> **ABOUT THIS TASK**
When you return the lines below, go from the first through the line with "the most useful", keep them exact, and leave out every picture.

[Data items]

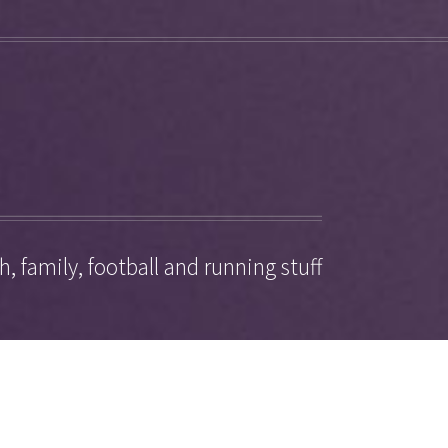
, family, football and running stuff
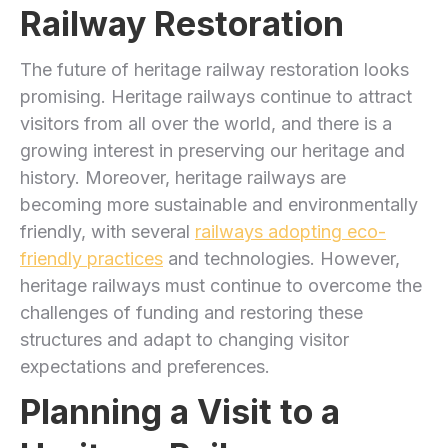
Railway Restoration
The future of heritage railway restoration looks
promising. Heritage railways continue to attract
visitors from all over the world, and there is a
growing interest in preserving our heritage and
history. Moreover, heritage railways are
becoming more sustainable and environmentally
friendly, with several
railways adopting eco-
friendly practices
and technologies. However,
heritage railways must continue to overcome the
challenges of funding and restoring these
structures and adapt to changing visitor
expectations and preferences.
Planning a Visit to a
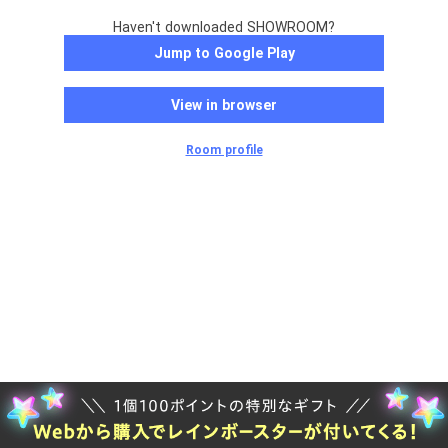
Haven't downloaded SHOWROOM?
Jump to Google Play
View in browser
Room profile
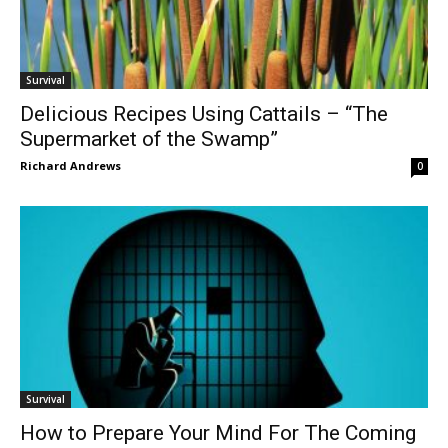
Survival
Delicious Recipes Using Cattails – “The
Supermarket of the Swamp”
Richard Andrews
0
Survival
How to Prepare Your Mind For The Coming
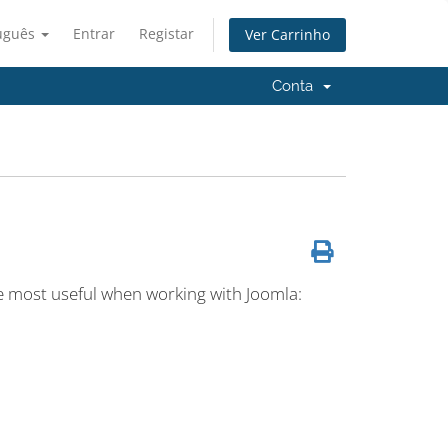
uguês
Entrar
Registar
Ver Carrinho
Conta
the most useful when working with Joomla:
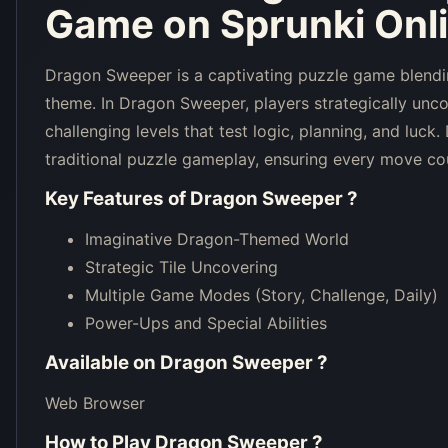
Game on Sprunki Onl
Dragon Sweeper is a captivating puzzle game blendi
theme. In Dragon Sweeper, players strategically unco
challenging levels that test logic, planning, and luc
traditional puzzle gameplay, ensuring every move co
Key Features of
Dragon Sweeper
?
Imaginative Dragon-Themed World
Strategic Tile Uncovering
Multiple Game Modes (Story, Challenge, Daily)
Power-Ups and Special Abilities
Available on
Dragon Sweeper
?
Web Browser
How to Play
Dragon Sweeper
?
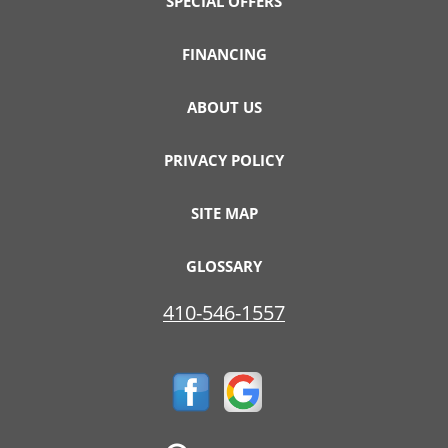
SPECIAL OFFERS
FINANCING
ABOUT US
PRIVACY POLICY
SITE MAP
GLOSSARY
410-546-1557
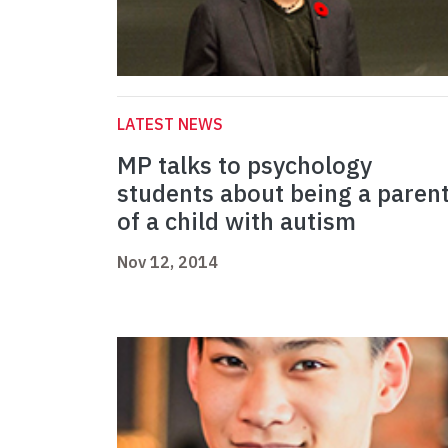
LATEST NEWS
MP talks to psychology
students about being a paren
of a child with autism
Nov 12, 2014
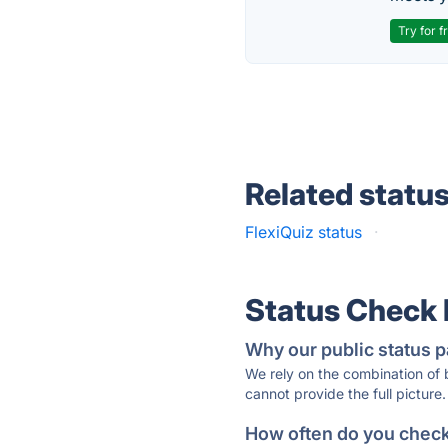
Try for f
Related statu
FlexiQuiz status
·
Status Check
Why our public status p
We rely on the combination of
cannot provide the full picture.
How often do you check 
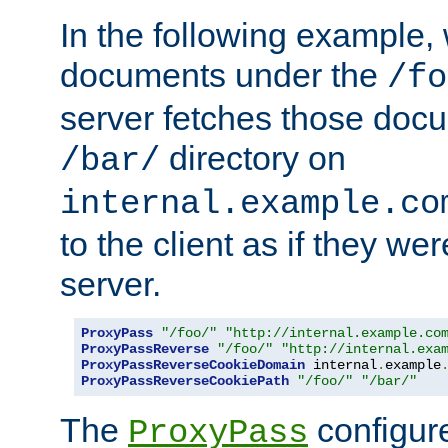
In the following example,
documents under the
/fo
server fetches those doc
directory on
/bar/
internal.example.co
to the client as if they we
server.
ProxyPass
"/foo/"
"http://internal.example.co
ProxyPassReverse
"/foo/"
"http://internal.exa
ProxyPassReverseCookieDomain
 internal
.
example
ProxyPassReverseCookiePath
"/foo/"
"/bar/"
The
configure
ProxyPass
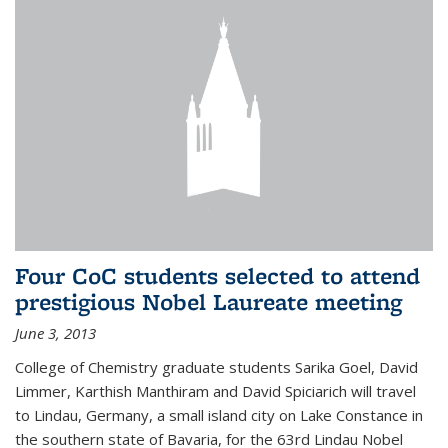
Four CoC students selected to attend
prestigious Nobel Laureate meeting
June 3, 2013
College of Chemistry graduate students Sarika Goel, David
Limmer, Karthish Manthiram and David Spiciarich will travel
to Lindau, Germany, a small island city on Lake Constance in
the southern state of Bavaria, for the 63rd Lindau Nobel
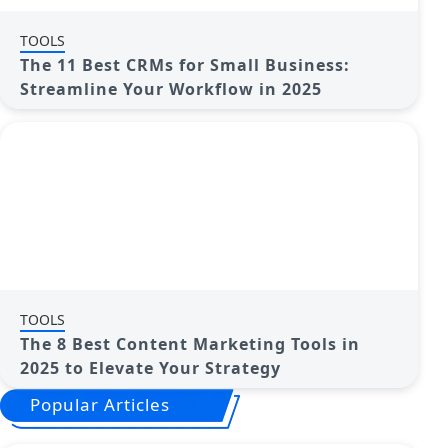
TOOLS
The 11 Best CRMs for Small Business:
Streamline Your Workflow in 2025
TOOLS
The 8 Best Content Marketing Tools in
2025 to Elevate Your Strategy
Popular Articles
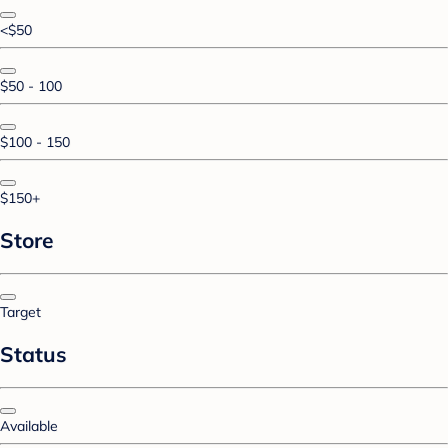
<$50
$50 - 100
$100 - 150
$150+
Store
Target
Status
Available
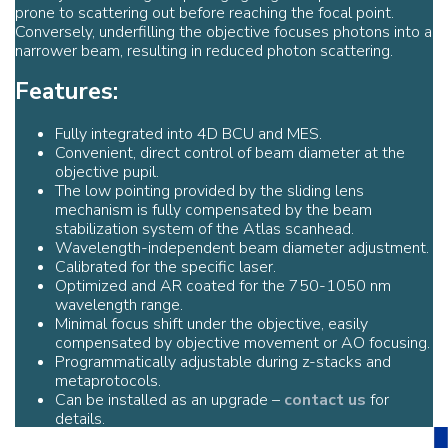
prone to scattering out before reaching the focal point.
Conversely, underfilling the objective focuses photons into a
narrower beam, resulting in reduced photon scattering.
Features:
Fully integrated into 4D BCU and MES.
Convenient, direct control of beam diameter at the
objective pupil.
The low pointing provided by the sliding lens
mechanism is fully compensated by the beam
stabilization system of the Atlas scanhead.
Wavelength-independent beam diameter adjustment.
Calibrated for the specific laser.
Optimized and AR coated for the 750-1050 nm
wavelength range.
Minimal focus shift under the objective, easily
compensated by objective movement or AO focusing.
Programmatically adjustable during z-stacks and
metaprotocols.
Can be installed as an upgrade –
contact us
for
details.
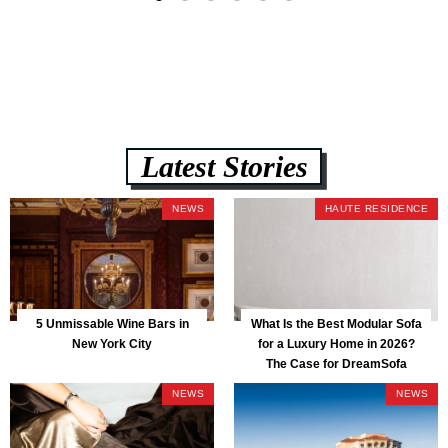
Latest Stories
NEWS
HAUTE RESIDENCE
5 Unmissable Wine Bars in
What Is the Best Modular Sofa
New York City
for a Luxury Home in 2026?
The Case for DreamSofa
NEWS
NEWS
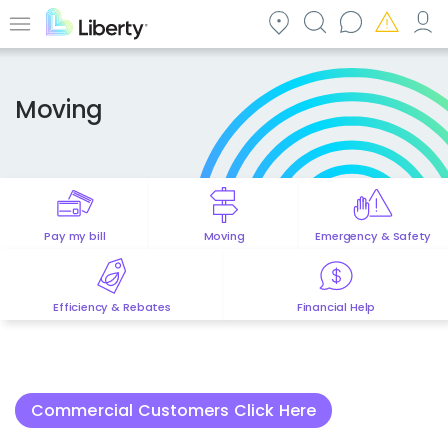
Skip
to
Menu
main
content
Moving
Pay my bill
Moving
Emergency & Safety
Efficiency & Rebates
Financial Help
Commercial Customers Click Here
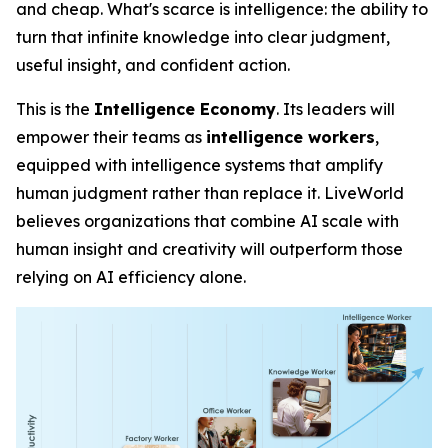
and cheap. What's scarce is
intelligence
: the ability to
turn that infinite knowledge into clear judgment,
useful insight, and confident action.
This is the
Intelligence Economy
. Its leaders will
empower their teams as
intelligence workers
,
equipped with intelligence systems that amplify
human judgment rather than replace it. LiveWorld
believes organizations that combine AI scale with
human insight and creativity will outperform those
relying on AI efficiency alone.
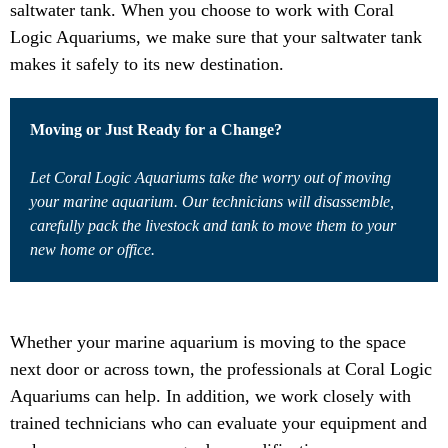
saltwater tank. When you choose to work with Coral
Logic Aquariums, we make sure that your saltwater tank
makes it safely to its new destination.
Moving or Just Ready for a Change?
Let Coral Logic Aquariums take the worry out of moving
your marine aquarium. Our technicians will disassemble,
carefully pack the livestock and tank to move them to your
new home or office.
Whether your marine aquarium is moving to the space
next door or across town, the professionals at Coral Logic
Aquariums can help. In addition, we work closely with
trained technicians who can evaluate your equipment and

> **RESULT OF THIS TASK**
, family, football and running stuff
Railway Restoration
The future of heritage railway restoration looks
promising. Heritage railways continue to attract
visitors from all over the world, and there is a
growing interest in preserving our heritage and
history. Moreover, heritage railways are
becoming more sustainable and environmentally
friendly, with several
railways adopting eco-
friendly practices
and technologies. However,
heritage railways must continue to overcome the
challenges of funding and restoring these
structures and adapt to changing visitor
expectations and preferences.
Planning a Visit to a
Haven't downloaded SHOWROOM?
Jump to Google Play
View in browser
Room profile
Survival
Delicious Recipes Using Cattails – “The
Supermarket of the Swamp”
Richard Andrews
0
Survival
How to Prepare Your Mind For The Coming
uguês
Entrar
Registar
Ver Carrinho
Conta
the most useful when working with Joomla:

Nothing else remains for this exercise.